### TASK TO COMPLETE
Swap "locality" for "site" throughout the part of the items that opens with the line containing "name author: (A.H. Gentry) S.O. Grose" and runs through the end of the items, keeping everything else unchanged. Give back only that part.

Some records
════
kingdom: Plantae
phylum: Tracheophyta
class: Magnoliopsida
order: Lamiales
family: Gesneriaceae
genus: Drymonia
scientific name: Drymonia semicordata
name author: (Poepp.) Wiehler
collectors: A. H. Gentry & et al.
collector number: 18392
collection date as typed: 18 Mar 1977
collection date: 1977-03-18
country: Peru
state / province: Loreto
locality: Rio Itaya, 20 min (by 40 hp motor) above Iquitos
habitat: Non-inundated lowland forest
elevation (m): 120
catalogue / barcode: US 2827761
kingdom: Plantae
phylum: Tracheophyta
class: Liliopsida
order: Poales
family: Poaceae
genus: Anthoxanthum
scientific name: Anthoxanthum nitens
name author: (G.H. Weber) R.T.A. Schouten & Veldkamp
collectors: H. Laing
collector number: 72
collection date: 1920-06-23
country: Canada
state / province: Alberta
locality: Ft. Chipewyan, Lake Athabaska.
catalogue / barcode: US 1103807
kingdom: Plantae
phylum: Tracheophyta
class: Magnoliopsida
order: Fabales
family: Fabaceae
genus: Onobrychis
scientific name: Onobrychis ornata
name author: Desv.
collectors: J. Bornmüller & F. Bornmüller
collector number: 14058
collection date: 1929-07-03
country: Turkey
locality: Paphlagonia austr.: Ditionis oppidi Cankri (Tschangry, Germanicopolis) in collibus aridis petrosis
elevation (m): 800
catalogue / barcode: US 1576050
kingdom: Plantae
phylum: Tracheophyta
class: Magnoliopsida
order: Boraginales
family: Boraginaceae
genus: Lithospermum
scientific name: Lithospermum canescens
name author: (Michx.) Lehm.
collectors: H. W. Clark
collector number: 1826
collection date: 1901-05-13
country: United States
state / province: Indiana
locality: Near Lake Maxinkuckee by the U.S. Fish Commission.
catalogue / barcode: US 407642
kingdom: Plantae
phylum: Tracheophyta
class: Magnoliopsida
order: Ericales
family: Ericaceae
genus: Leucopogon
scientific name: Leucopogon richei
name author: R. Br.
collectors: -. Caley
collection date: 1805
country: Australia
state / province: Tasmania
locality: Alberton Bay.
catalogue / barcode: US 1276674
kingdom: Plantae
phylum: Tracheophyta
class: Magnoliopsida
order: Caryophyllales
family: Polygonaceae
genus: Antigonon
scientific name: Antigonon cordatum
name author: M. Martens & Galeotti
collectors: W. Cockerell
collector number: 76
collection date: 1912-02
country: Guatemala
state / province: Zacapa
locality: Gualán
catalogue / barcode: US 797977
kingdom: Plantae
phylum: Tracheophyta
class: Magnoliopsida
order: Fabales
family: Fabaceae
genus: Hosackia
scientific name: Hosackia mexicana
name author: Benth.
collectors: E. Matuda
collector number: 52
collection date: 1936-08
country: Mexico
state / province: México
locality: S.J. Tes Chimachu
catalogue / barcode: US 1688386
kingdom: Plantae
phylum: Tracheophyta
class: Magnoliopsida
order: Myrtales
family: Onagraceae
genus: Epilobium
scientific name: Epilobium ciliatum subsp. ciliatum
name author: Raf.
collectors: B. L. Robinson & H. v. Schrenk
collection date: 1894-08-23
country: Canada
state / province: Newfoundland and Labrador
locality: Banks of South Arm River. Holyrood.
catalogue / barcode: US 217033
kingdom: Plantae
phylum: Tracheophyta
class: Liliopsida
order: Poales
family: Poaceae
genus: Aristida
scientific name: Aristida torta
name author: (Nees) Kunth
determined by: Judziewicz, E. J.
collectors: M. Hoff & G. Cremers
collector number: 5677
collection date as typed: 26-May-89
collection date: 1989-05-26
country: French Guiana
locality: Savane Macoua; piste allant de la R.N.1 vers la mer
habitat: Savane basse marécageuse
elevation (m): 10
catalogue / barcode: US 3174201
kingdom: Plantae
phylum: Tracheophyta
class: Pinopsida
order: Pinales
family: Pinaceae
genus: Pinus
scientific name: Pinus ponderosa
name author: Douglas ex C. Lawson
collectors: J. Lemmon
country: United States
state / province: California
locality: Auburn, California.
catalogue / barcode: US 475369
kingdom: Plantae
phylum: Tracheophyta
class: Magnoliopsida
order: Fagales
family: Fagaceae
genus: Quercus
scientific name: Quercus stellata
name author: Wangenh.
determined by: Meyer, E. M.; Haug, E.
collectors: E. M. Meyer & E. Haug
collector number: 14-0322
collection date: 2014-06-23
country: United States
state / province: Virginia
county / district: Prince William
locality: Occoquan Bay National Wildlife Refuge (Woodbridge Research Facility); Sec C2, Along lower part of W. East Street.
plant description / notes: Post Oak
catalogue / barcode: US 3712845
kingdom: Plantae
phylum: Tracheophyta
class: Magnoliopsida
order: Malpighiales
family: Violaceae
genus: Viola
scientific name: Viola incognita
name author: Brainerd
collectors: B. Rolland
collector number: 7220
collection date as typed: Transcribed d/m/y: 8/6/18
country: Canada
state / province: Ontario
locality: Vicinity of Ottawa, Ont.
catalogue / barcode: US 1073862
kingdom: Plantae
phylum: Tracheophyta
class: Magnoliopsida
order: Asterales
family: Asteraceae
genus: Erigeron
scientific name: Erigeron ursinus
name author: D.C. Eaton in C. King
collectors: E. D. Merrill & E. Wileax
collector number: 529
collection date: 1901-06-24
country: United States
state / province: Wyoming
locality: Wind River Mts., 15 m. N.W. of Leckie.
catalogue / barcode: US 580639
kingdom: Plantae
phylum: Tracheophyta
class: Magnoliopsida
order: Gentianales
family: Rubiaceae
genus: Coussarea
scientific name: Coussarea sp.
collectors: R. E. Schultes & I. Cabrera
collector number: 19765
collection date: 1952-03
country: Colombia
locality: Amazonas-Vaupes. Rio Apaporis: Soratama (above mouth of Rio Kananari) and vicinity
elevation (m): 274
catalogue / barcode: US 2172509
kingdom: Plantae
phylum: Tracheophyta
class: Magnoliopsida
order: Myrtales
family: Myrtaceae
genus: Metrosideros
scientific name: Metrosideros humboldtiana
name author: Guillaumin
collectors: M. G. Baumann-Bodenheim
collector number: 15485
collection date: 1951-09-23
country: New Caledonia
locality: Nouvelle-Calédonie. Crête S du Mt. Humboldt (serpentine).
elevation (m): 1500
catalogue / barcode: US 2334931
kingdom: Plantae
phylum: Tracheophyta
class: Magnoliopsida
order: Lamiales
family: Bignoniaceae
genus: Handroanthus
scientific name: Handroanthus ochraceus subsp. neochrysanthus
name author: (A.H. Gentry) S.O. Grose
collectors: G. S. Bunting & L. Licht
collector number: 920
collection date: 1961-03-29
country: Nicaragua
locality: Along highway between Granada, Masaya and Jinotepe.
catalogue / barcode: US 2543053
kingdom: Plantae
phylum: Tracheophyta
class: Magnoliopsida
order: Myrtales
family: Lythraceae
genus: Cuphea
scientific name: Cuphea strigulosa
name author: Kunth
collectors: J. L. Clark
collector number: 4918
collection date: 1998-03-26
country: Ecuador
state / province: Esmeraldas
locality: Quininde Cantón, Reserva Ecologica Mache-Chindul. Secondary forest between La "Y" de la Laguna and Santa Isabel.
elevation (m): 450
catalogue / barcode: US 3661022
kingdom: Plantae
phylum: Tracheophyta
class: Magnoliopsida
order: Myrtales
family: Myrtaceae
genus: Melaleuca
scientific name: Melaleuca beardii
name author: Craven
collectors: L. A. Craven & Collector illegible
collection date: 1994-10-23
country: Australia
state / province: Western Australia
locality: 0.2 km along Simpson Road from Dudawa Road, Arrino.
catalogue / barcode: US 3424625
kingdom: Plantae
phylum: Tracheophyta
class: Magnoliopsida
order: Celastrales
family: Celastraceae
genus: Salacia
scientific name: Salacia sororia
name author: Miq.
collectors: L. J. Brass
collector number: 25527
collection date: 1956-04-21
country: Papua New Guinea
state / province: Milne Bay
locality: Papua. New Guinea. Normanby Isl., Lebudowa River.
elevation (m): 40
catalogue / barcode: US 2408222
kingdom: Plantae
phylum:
════
### THE RESULT
name author: (A.H. Gentry) S.O. Grose
collectors: G. S. Bunting & L. Licht
collector number: 920
collection date: 1961-03-29
country: Nicaragua
site: Along highway between Granada, Masaya and Jinotepe.
catalogue / barcode: US 2543053
kingdom: Plantae
phylum: Tracheophyta
class: Magnoliopsida
order: Myrtales
family: Lythraceae
genus: Cuphea
scientific name: Cuphea strigulosa
name author: Kunth
collectors: J. L. Clark
collector number: 4918
collection date: 1998-03-26
country: Ecuador
state / province: Esmeraldas
site: Quininde Cantón, Reserva Ecologica Mache-Chindul. Secondary forest between La "Y" de la Laguna and Santa Isabel.
elevation (m): 450
catalogue / barcode: US 3661022
kingdom: Plantae
phylum: Tracheophyta
class: Magnoliopsida
order: Myrtales
family: Myrtaceae
genus: Melaleuca
scientific name: Melaleuca beardii
name author: Craven
collectors: L. A. Craven & Collector illegible
collection date: 1994-10-23
country: Australia
state / province: Western Australia
site: 0.2 km along Simpson Road from Dudawa Road, Arrino.
catalogue / barcode: US 3424625
kingdom: Plantae
phylum: Tracheophyta
class: Magnoliopsida
order: Celastrales
family: Celastraceae
genus: Salacia
scientific name: Salacia sororia
name author: Miq.
collectors: L. J. Brass
collector number: 25527
collection date: 1956-04-21
country: Papua New Guinea
state / province: Milne Bay
site: Papua. New Guinea. Normanby Isl., Lebudowa River.
elevation (m): 40
catalogue / barcode: US 2408222
kingdom: Plantae
phylum:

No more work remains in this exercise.